Art review: User-centric design focus of inspiring MODA show

Design is often thought of as a means for creating products that people will want to buy.

But the Museum of Design Atlanta show “Beautiful Users” surveys a different approach to design: how it can look squarely at the potential users of a product and factor them into that product’s creation.

Take, for instance, the case of designer and MIT professor Amos Winter’s Leveraged Freedom Chair, featured in “Beautiful Users.” Wheelchairs are meant to give access to people whose disability impedes it. But most wheelchairs assume they will be used to navigate paved city streets and spaces with some degree of built-in accessibility.

But in reality, there are disabled people who live in rural places in the developing world, who have to navigate unpaved, uneven roads and difficult terrain. The Leveraged Freedom Chair, made of cheap and widely available bicycle parts, takes that difficult topography into account and with its locomotion provided by two hand-levers that power the chair, boasts a design that is also inexpensive to operate.

An early advocate of the user-centric approach to design featured at MODA is midcentury designer Henry Dreyfuss, a man who put the human factor at the center of his design practice. Considered the father of industrial design, through direct observation Dreyfuss came up with innovations like the lightweight, pretty 1959 “Princess” phone, which allowed users to rest a phone on their torso as they talked, a design innovation his team picked up while observing teenagers whiling away the hours in their bedrooms with a phone perched on their chest.

Not only considering the needs of the user, “Beautiful Users,” which originated at Cooper Hewitt, Smithsonian Design Museum in New York, also looks at how users have “hacked” existing products. It’s one of the most entertaining, and also inspiring, segments of the show because their inventions show the ingenuity of ordinary people in adapting design to fit their needs.

There is an entire design subgenre, for instance, of consumers who take existing Ikea products and parts and create new designs from them. In an example featured in “Beautiful Users,” a simple Ikea stool is transformed into a hip, high-end looking shelf-coat rack combo, the Frosta Z Coat Rack by Andreas Bhend.
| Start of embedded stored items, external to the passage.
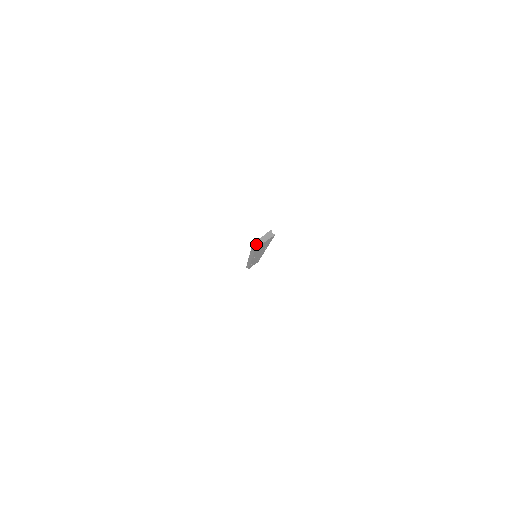
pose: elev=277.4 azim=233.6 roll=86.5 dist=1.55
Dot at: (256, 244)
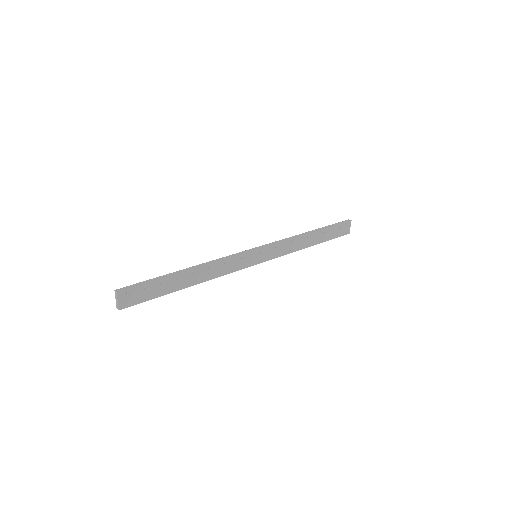
Dot at: (117, 307)
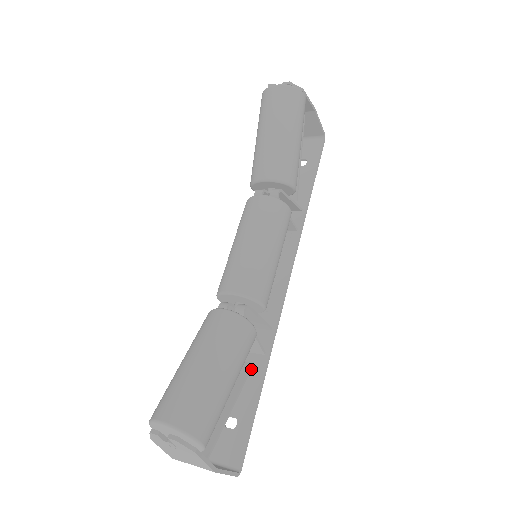
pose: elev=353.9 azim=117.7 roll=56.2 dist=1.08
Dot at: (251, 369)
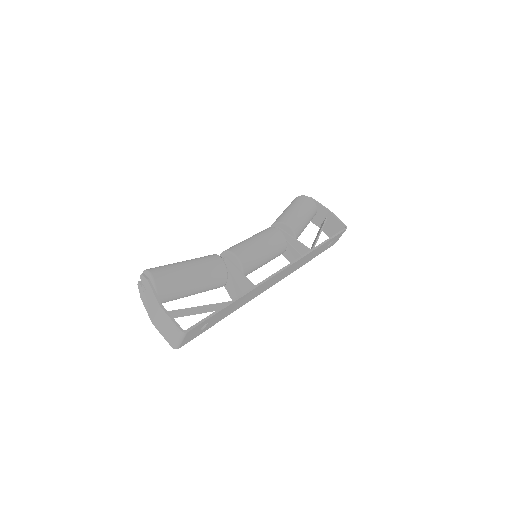
Dot at: occluded
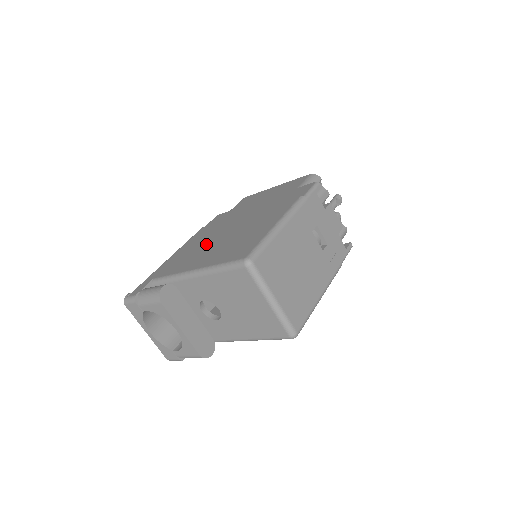
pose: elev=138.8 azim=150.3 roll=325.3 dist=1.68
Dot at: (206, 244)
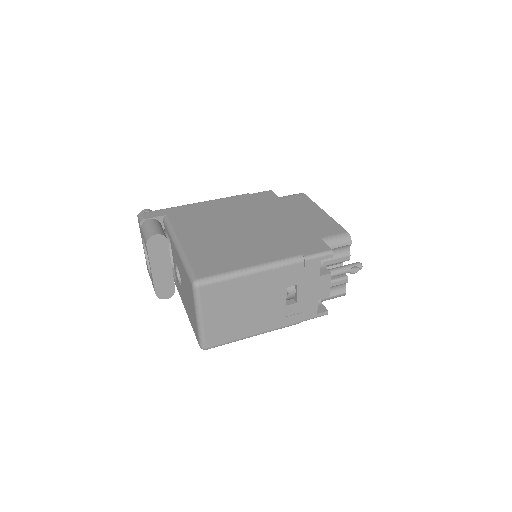
Dot at: (219, 222)
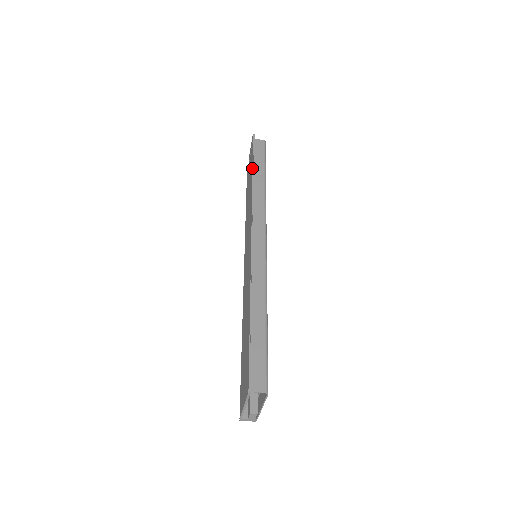
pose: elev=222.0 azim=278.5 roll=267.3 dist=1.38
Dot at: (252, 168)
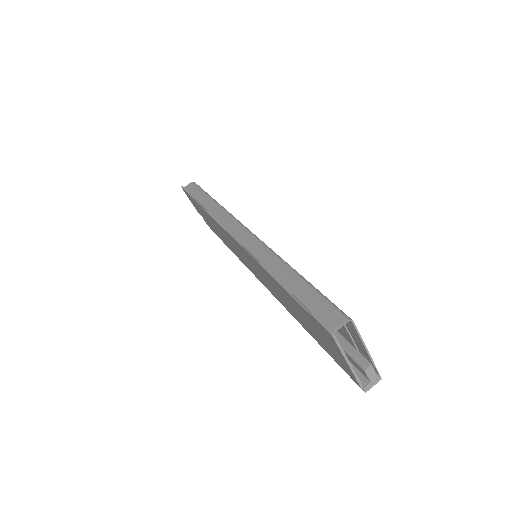
Dot at: (197, 203)
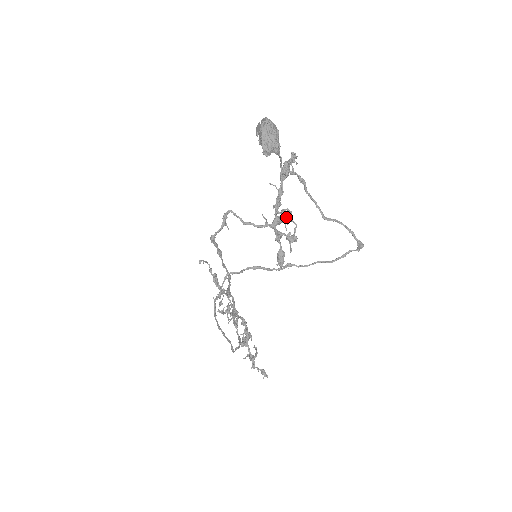
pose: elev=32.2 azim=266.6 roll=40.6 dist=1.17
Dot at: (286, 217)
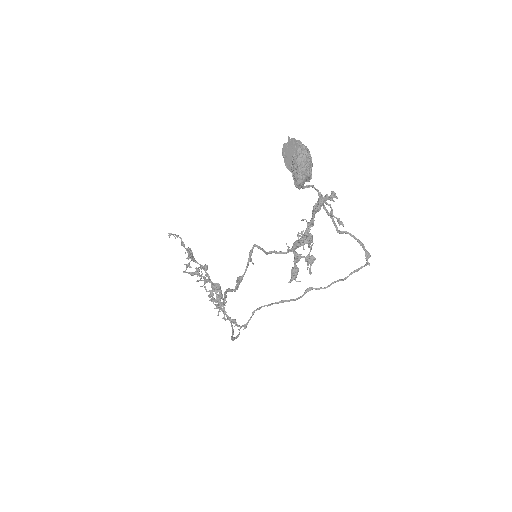
Dot at: (309, 243)
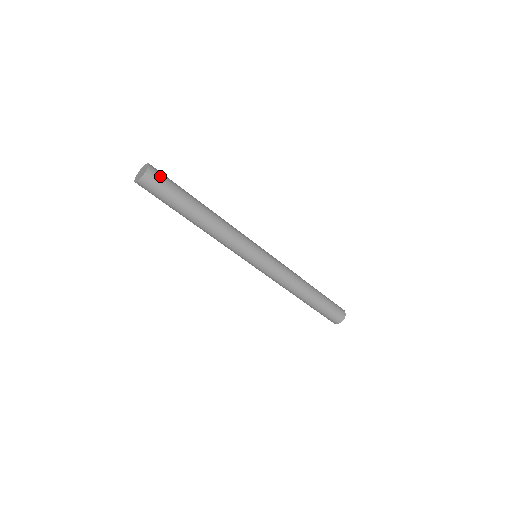
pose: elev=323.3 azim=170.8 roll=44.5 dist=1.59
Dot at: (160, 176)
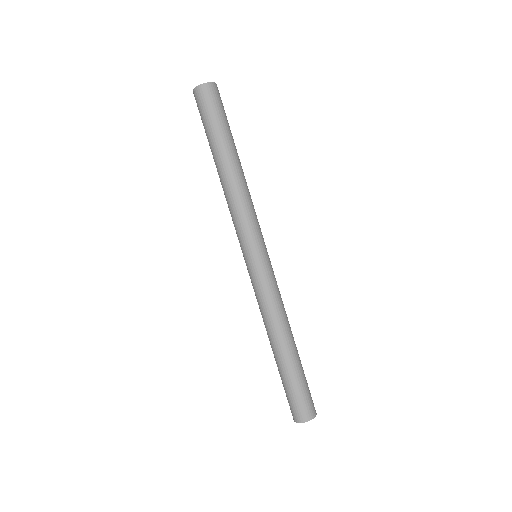
Dot at: occluded
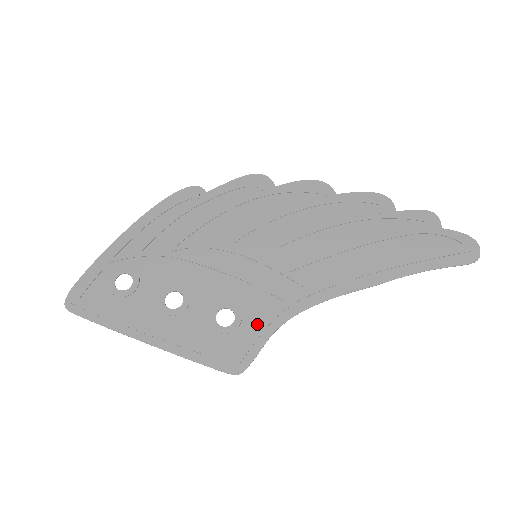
The sheer ingenuity of ordinary people’s imaginations and the use of design to both experiment and solve problems are also evident in the use of 3-D printing technology, which democratizes design, allowing creators to share a workable solution to a problem that anyone with access to a 3-D printer can execute.

That same vanguard, ingenuous approach to design crops up in a concurrent exhibition, curated by Georgia Institute of Technology’s Clint Zeagler. “On You: Wearing Technology” often shares a similarly inventive, quirky approach to design, in part by showing how a group of wearable design enthusiast “makers” like Tech’s Thad Starner (also a co-curator of the show) and Vassar College’s Greg Priest-Dorman created idiosyncratic, personal hacks that would eventually grow into real-world applications of wearable technology.

Here the beautiful users are often the guinea pig professors including Starner road-testing devices like wearable computer glasses that over time have morphed into Google Glass.

There is something deliciously inspirational, maybe a little silly, too, in these inventions created to fit personal, but also professional needs. Like looking at a stone wheel and an automobile in the same room, these devices also show the rapid progress of technology since the 1990s and how quickly design ideas jump from the avant-garde to the ubiquitous.